The parameter for the exponential distribution is λ, the rate. The rate is the inverse of the mean, so you can divide 1 by your determined average for each latency metric in milliseconds to get λ. Then just move the slider in the demo to get as close as you can to that value (the slider controls are a little bit finicky, but there doesn't seem to be a whole lot of change in the output over small differences in λ).

Here are some reasonable values I plugged in for Charlotte (although your numbers may vary considerably based on application, network, hardware, etc):

tuned sliders

Charlotte wants to see, first, if she can get away with R=W=1, to get the best possible read and write latencies and expected availability. So we tune the Replica Configuration sliders:

replication configuration

And she wants to see the probability of reading any data that's not the absolute latest version, so she sets Tolerable Staleness to 1.

tolerable staleness

And voilà, myriad calculations are performed, and answers are given.

results

Wow- so it turns out that even with N=3 and R=W=1, under "eventual consistency" semantics, Charlotte can expect a remarkable amount of "real consistency". The numbers exceed her requirements!

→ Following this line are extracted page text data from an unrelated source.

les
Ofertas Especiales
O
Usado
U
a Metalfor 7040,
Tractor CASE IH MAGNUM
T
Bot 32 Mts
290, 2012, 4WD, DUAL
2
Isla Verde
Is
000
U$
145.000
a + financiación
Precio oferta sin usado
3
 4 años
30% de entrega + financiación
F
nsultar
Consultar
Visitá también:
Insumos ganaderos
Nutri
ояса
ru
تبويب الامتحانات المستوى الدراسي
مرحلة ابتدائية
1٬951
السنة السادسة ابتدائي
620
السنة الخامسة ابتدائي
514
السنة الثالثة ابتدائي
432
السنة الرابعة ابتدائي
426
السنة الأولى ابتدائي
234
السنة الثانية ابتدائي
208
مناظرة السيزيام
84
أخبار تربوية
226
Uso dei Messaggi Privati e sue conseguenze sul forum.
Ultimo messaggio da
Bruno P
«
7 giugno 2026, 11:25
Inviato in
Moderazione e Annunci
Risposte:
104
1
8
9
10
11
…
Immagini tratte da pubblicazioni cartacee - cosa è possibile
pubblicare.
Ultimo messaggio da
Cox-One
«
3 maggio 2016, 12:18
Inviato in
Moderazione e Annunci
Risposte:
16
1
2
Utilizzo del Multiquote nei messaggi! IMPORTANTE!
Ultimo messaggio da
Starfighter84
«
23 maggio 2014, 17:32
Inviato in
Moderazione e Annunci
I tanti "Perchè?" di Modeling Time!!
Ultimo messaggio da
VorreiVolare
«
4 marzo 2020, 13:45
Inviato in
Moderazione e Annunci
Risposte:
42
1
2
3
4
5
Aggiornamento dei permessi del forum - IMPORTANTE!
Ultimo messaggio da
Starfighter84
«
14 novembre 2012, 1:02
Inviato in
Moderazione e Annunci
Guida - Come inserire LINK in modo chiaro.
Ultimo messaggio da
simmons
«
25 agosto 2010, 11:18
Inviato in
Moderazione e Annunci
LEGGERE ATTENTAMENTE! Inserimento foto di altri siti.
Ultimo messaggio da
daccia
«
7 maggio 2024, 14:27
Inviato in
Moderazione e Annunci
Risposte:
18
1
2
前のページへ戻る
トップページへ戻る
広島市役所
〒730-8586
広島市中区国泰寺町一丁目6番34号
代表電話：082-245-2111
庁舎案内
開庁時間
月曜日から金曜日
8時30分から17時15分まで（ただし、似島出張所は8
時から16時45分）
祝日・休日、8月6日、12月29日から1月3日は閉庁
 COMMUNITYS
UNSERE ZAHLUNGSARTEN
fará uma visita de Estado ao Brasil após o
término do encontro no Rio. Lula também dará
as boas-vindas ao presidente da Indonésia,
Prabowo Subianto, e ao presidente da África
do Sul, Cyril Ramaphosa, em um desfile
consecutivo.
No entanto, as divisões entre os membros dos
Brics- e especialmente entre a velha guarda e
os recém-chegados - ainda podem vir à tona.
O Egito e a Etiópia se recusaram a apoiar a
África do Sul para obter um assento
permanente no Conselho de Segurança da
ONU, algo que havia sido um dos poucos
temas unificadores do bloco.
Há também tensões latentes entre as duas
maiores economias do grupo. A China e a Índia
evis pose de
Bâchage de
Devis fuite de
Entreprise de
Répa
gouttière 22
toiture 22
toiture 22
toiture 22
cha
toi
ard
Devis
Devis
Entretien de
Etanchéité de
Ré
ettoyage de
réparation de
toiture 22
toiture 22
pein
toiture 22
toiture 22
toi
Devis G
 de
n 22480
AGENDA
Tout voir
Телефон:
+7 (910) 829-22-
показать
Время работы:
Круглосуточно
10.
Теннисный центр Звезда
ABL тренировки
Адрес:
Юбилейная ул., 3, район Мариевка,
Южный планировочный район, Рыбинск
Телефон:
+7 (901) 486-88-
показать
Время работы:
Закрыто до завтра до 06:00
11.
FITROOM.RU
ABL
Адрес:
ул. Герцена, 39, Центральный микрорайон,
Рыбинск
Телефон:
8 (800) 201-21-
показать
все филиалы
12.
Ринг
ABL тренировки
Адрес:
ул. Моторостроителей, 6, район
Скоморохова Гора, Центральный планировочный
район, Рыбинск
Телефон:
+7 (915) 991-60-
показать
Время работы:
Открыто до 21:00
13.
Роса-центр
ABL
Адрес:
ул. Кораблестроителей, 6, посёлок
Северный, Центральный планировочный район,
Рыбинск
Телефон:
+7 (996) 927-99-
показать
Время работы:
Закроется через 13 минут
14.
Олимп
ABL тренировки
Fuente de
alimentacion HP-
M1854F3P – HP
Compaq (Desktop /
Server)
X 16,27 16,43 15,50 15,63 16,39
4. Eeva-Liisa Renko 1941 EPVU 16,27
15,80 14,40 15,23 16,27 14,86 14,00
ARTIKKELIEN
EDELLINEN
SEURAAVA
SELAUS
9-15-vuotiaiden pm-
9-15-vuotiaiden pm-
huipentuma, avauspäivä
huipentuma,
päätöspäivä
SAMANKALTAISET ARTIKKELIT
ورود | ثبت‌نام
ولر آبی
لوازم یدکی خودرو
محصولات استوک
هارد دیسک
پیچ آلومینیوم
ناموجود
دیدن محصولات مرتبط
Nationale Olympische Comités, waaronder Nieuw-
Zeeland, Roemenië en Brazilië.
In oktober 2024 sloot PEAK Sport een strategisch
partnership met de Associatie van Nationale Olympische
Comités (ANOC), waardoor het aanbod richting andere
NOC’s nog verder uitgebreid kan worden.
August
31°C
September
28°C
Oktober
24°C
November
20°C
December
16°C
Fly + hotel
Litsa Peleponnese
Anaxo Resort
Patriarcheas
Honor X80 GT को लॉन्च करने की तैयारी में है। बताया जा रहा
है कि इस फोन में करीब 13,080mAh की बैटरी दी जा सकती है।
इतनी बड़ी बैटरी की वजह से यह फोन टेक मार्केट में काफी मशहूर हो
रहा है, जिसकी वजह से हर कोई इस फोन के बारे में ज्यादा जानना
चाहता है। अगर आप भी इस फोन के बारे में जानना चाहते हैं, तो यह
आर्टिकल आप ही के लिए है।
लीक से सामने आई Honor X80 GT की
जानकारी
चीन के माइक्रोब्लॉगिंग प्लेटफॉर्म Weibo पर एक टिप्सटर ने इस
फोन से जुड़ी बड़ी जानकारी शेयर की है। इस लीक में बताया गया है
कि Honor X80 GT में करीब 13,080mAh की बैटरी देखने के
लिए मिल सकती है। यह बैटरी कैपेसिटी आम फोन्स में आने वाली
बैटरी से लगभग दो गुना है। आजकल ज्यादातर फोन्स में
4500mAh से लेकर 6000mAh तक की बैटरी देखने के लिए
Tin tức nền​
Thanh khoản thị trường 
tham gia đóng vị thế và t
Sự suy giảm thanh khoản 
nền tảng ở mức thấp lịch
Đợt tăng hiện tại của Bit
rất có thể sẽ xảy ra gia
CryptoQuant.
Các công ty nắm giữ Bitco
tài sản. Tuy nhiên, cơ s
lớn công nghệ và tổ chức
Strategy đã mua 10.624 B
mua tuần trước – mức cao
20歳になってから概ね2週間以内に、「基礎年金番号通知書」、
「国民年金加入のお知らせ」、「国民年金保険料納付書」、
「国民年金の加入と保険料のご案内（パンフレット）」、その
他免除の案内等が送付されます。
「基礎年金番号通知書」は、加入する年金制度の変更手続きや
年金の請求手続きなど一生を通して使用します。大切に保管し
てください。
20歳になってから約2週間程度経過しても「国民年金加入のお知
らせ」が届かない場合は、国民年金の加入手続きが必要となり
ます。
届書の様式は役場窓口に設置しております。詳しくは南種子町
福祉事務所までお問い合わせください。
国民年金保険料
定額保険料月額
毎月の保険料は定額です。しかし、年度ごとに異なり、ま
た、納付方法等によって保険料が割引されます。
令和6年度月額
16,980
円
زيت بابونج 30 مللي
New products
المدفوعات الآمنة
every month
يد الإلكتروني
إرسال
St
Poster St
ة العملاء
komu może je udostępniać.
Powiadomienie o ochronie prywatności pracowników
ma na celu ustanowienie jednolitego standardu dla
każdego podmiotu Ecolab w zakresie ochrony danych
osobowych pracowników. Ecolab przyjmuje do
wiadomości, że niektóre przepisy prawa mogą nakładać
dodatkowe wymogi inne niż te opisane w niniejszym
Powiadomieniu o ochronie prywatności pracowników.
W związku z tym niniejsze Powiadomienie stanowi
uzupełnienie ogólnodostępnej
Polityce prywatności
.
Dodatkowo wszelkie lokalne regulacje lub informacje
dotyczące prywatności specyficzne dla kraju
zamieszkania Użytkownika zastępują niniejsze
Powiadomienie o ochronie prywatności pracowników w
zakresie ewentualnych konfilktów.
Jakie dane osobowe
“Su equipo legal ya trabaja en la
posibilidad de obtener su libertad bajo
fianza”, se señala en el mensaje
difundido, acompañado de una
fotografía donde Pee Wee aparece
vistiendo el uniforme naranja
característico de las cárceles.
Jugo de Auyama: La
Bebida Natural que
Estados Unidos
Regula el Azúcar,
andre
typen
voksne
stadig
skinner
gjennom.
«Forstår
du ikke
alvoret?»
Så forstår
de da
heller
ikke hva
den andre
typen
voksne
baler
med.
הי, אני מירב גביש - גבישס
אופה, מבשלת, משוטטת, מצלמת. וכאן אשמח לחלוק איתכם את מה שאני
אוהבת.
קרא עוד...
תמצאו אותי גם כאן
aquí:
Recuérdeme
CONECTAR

Go ahead and explore the demo. You'll find that often, the write latency (W) distribution is a particularly strong factor in determining ideal consistency. This works out great for Cassandra, which is absurdly fast at performing writes.

Keep in mind that the demo shows a conservative lower bound on consistency probabilities, and the actual distribution is likely to be noticeably higher, if the latencies are correct.